Ahlberg las reviso, guardó cuatro copias en la carpeta verde y dijo:
—Muy bien, las distribuiré entre los chicos para que se pongan en marcha enseguida.
Cuando volvió unos minutos más tarde, Martin Beck estaba junto al escritorio frotándose el entrecejo.
—Pensaba hacer unas llamadas —dijo.
—Puedes meterte en el despacho del final del pasillo.
La habitación era más grande que la de Ahlberg y tenía ventanas en dos de las paredes. Estaba amueblada con dos mesas, cinco sillas, armarios archivadores y una mesa para la máquina de escribir, una vieja y destartalada Remington.

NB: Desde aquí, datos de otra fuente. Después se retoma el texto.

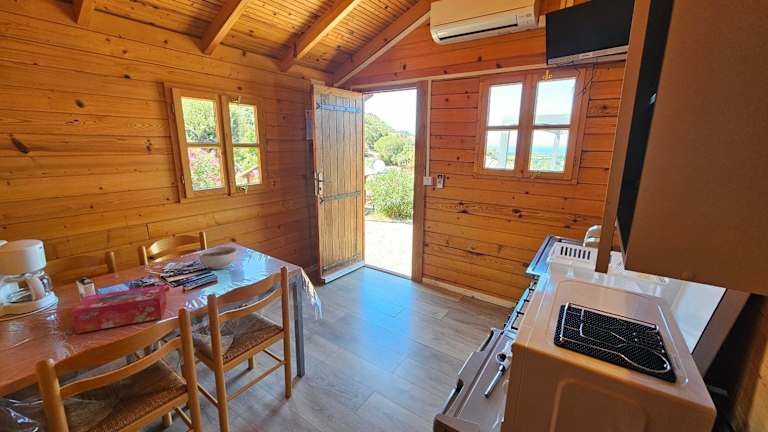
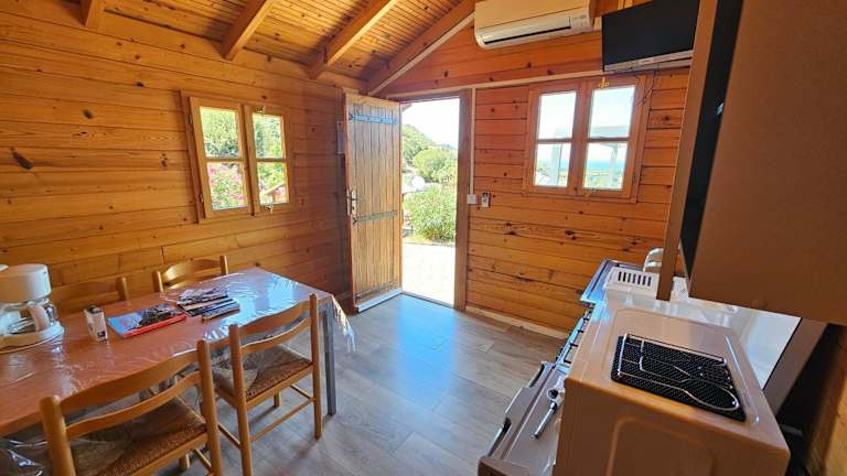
- tissue box [71,284,167,334]
- bowl [198,246,238,270]
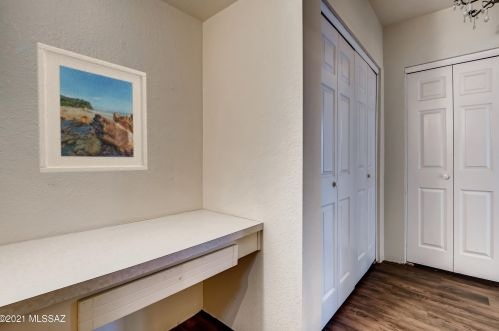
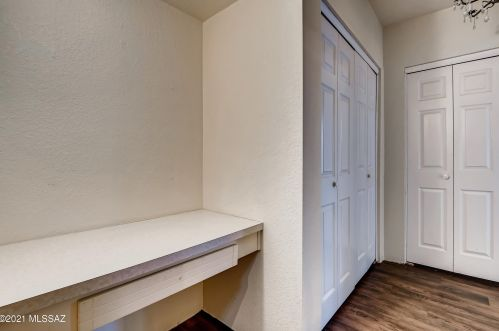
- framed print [35,41,148,174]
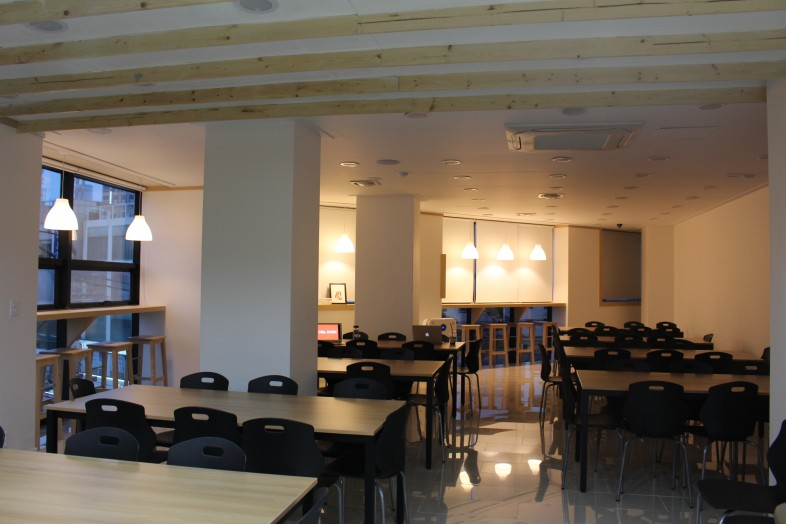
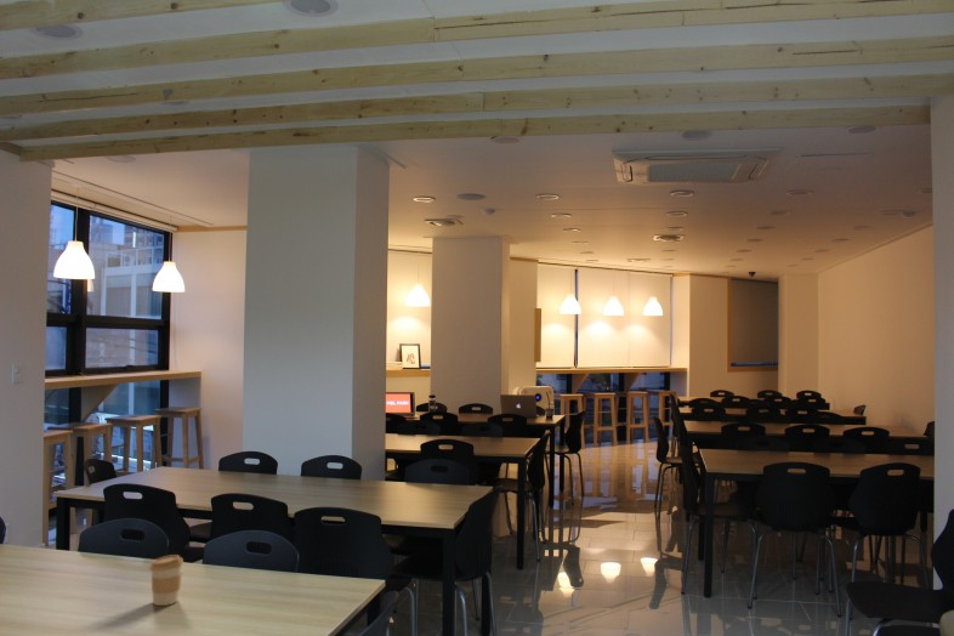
+ coffee cup [148,553,184,607]
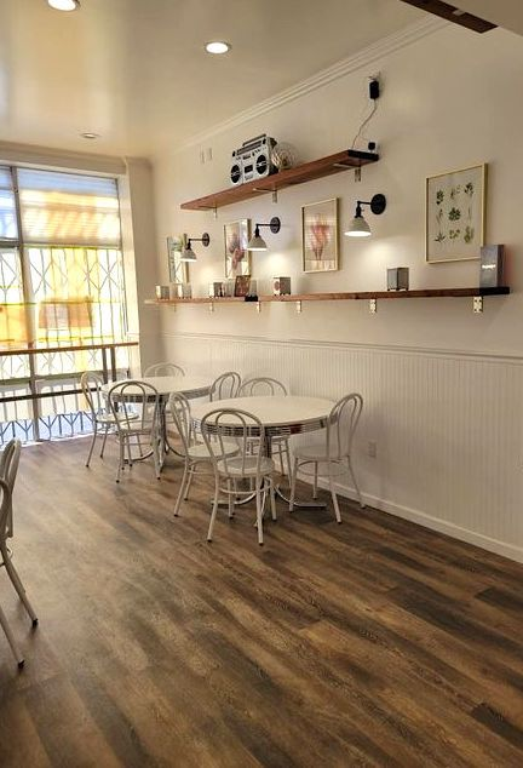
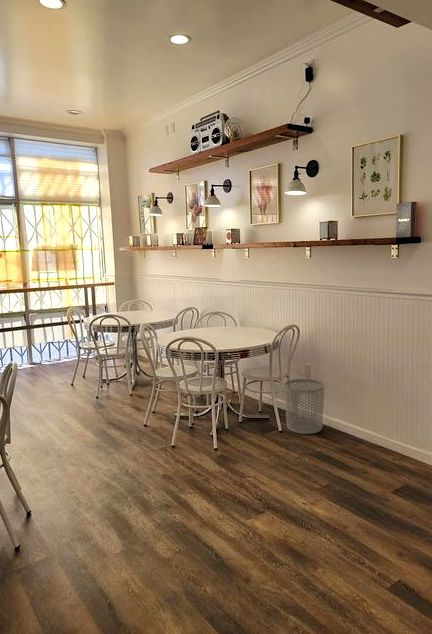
+ waste bin [284,378,325,435]
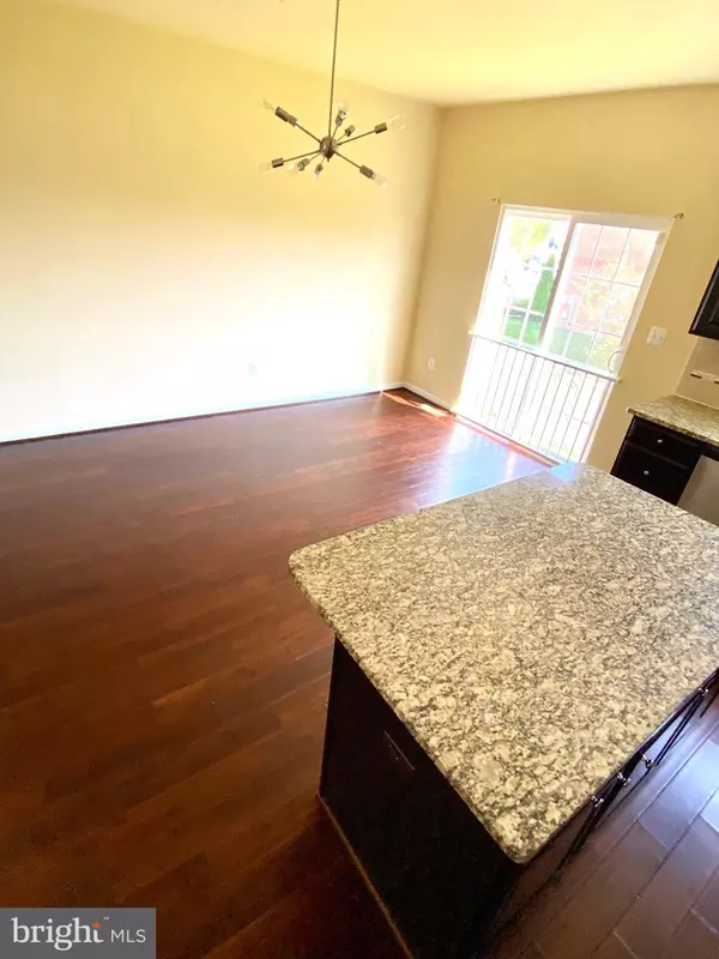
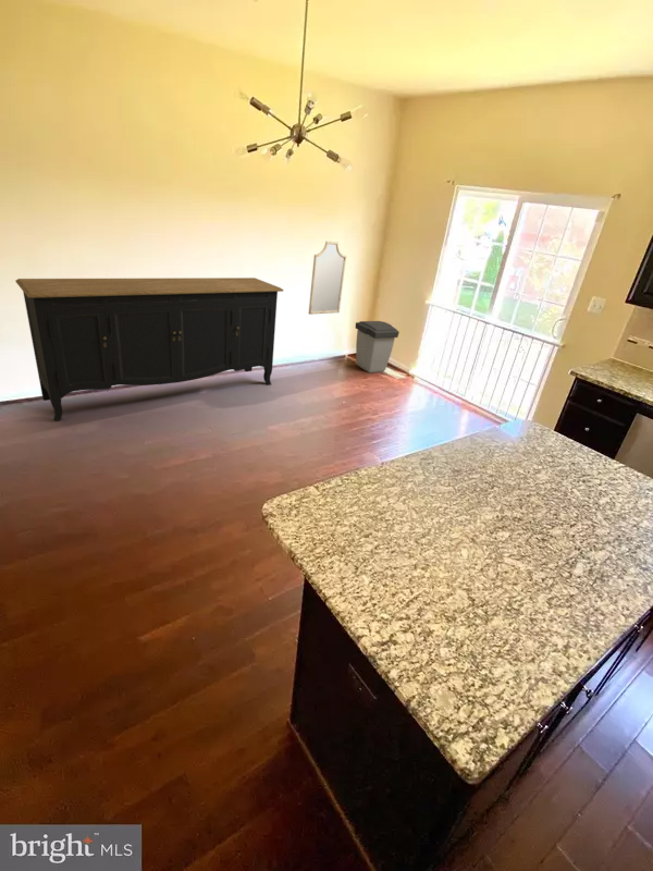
+ home mirror [308,241,347,316]
+ trash can [355,320,401,373]
+ sideboard [14,277,284,421]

Martin Beck se sentó, dejó el paquete de tabaco y las cerillas sobre la mesa, abrió la carpeta verde y empezó a repasar los informes. No le aportaron mucho más de lo que ya le había contado Ahlberg.
Hora y media más tarde, se le acabó el tabaco. Había mantenido un par de conversaciones telefónicas infructuosas y había conocido al fiscal y al comisario Larsson, los dos parecían cansados y nerviosos. Justo cuando aplastaba la cajetilla de tabaco vacía le llamó Kollberg.